Enquête. La Croix-Rouge du Cambodge inaugure un palace. Au Kenya, le mouvement s’est lourdement endetté dans la construction d’hôtels.
Le mouvement fondé par Henri Dunant se découvre une passion tardive pour l’hôtellerie de luxe. Ces projets immobiliers, qui devraient servir à financer des activités humanitaires, connaissent toutefois un succès mitigé.
Le 31 août dernier, la Croix-Rouge cambodgienne (CRC) a inauguré son premier établissement cinq étoiles, le Green Palace Hotel, dans le nord du pays. «J’espère que nous allons gagner beaucoup d’argent avec cet hôtel», a déclaré Men Neary Sopheak, porte-parole de la CRC, interrogé en marge de la cérémonie par le quotidien Cambodia Daily. La formule fait grincer des dents dans ce pays où le revenu annuel médian (950 dollars) permettrait tout juste de s’offrir trois nuits et un snack au minibar du Green Palace. Plus grave: selon plusieurs experts, la Croix-Rouge cambodgienne serait instrumentalisée par le régime autocrate et corrompu du premier ministre, Hun Sen, et de son épouse, Bun Rany. Le projet hôtelier servirait à recueillir les dons d’entreprises et d’hommes politiques, en signe d’allégeance au régime. La construction du Green Palace avait notamment provoqué l’ire de l’investisseur suisse Marc Faber, fin connaisseur de l’Asie, l’automne dernier (lire L’Hebdo du 30 octobre 2014). L’hôtel de la Croix-Rouge cambodgienne n’ouvrira ses portes qu’à la fin de l’année, et il est trop tôt pour savoir s’il dégagera bel et bien les revenus escomptés.

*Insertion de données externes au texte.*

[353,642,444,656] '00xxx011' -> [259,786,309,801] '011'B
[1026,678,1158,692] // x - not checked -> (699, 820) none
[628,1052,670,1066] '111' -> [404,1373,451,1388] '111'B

Il ne reste qu’à espérer que le projet cambodgien connaîtra un meilleur sort que celui de la Croix-Rouge du Kenya (KRCS), qui a elle aussi massivement investi dans la pierre ces dernières années. Le mouvement kényan a bâti trois hôtels entre 2007 et 2013, dont un cinq-étoiles de 148 chambres dans la banlieue de Nairobi, un trois-étoiles de 58 chambres adjacent, ainsi qu’un cinq-étoiles de 68 chambres à Eldoret, dans la vallée du Rift. Là aussi, l’objectif était de financer les activités humanitaires de la Croix-Rouge locale.
Un vain investissement
La KRCS s’est lourdement endettée pour bâtir ces hôtels. Comme le montre son rapport annuel de 2014, le mouvement a d’abord souscrit un crédit de 17 millions de dollars en 2009, un deuxième de 7 millions en 2011, puis un troisième de 6 millions en 2013. Ces crédits cumulés de 29 millions de dollars représentent le triple des dépenses humanitaires annuelles de la Croix-Rouge du Kenya. Et, malheureusement, l’investissement ne porte pas les fruits attendus.

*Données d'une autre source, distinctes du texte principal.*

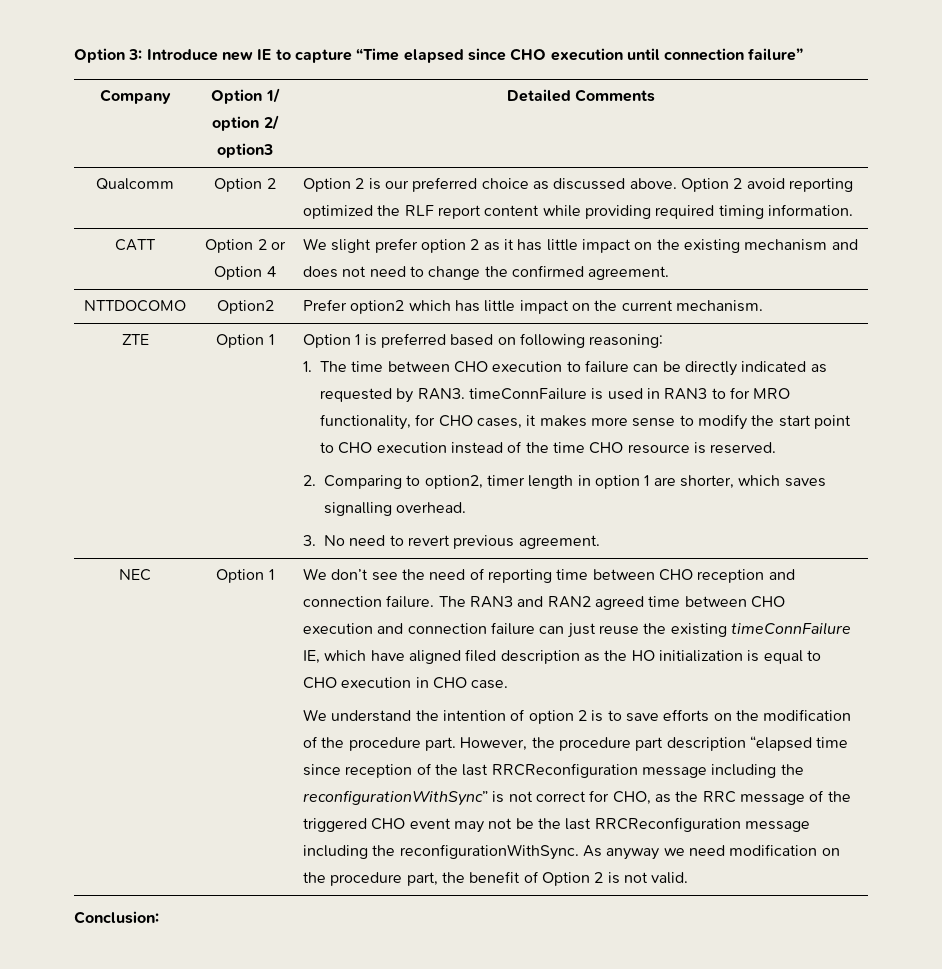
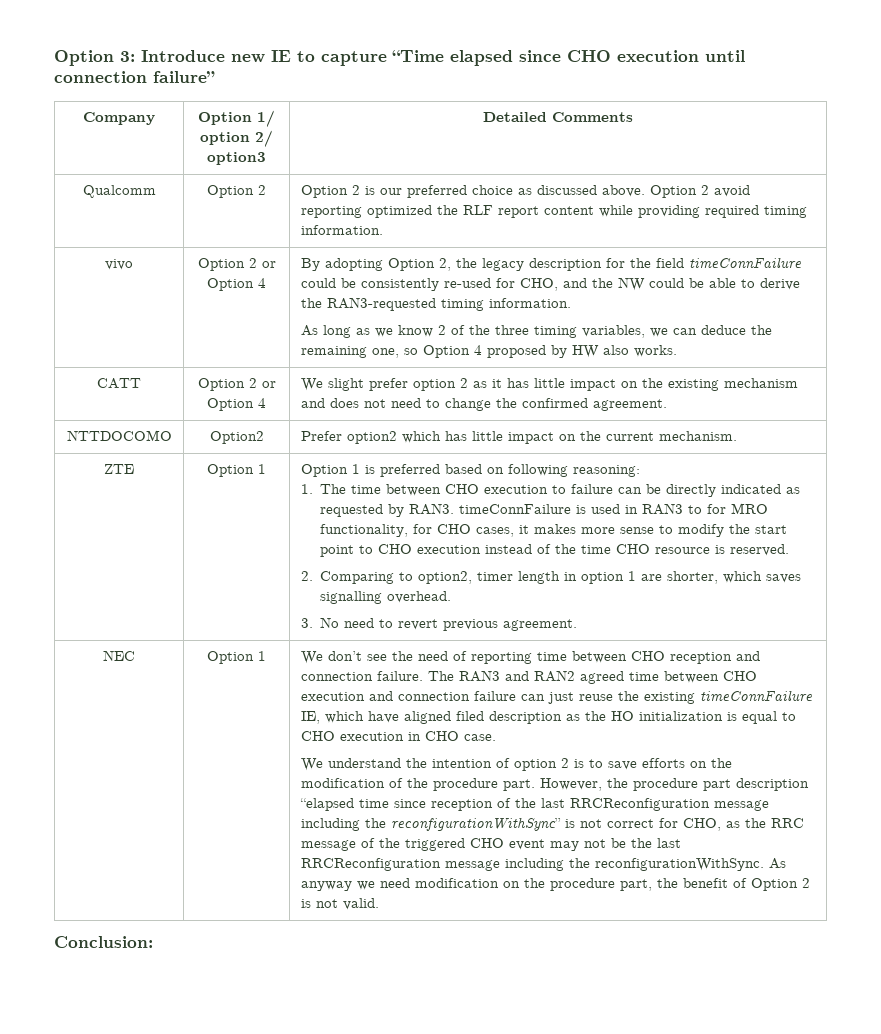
(853, 210) none -> [105,259,133,270] [197,258,276,271] [207,278,266,291] [300,257,802,271] [300,277,800,291] [300,297,571,311] [300,325,772,338] [300,345,677,358] // vivo | Option 2 or Option 4 | By adopting Option 2, the legacy description for the field timeConnFailure could be consistently re-used for CHO, and the NW could be able to derive the RAN3-requested timing information. // As long as we know 2 of the three timing variables, we can deduce the remaining one, so Option 4 proposed by HW also works.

Le nombre de touristes, qui était déjà en baisse de 5% en 2014, s’est effondré de 25% durant les trois premiers mois de 2015, selon les chiffres officiels. Des attaques terroristes ont engendré plus de 400 morts ces deux dernières années et fait fuir les touristes. Dans ce contexte, les crédits immobiliers de la KRCS sont devenus trop lourds. La Croix-Rouge a tenté de revendre une partie de ses hôtels ou de trouver un investisseur. Jusqu’ici sans succès.
Les crédits de la KRCS, souscrits à l’origine auprès d’établissements privés, viennent d’être transférés auprès de la National Bank of Kenya (NBK), une banque détenue par le gouvernement et par le fonds de pension national. Selon Abbas Gullet, secrétaire général de la Croix-Rouge kényane, le transfert des créances permettra aux hôtels de payer un taux d’intérêt inférieur.
Pourtant, vu les objectifs de ces investissements, ne reviendrait-il pas plutôt au Comité international de la Croix-Rouge (CICR) ou à la Fédération internationale des sociétés de la Croix-Rouge (IFRC) de reprendre ces crédits, plutôt que de les faire porter au contribuable kényan? «La question ne se pose pas dans les circonstances actuelles», tranche Abbas Gullet. A Genève, un porte-parole du CICR rappelle que les sociétés nationales de la Croix-Rouge agissent en toute indépendance.